ベルナルト・ハイティンクの指揮によるショスタコーヴィチで
ロイヤル・コンセルトヘボウ管弦楽団との交響曲第12番、
そしてロシアとキルギスの民謡による序曲を聞いている。
1982年2月にアムステルダム・コンセルトヘボウで収録。
ショスタコーヴィチの演奏は、現在ではもっとしなやかに
堅さが抜けてきていると思うのだが、1980年代特有の
厳しさと攻撃性で突き進むような感覚に満ちている。
当時はソ連の作曲家であり、模範とすべき解釈というと
ムラヴィンスキーなど象徴的な存在が健在だったわけで
それに対し、ヨーロッパの演奏家たちは、どのような音楽を
目指していけばよいのか…方向性を模索していたのであり、
非常に強い意気込みが感じられる。

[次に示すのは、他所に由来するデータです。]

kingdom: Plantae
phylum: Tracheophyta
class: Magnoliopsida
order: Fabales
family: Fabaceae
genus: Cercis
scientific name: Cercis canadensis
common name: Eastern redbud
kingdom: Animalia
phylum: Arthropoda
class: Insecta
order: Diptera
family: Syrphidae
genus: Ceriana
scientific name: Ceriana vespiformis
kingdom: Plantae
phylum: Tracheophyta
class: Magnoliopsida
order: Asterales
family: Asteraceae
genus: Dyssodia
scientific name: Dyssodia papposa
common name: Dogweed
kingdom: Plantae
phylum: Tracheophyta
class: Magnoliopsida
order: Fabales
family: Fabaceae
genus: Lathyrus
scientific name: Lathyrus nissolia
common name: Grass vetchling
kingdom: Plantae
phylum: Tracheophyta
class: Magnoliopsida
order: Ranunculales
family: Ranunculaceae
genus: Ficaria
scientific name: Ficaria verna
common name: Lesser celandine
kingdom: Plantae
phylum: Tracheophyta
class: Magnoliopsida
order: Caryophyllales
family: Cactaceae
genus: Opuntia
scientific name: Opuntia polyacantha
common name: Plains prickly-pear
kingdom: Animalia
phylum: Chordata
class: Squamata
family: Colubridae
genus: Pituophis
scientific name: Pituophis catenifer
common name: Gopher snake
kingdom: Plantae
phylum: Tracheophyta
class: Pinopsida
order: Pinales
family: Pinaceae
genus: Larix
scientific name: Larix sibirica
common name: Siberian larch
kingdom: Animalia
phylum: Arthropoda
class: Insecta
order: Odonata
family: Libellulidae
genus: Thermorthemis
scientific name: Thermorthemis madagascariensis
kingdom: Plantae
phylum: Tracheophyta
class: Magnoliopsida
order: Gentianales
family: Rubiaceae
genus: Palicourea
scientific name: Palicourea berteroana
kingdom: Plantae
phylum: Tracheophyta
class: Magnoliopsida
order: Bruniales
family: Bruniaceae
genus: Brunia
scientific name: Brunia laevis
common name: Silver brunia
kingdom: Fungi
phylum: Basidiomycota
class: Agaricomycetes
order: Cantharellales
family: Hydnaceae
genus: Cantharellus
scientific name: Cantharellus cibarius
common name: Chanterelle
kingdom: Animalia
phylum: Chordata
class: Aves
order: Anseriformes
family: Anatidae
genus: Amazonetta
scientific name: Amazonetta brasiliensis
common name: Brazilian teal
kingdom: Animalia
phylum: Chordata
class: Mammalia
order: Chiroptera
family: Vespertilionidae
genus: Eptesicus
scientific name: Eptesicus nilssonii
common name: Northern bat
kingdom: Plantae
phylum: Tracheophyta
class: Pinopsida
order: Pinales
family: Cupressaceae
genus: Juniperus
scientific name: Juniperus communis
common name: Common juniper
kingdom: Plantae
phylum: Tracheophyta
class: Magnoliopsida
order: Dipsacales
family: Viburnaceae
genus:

このレコード全体に
異様な緊張感がみなぎっていて、聞いていて興奮する。
交響曲第12番は、1917年のロシア革命を題材にして、
四つの楽章が連続して演奏されるところは、より映像的で
交響詩のような作品だが、ハイティンクはそこを引き締めて、
荘厳な響きで威厳に満ちた指揮である。最高の感動だ。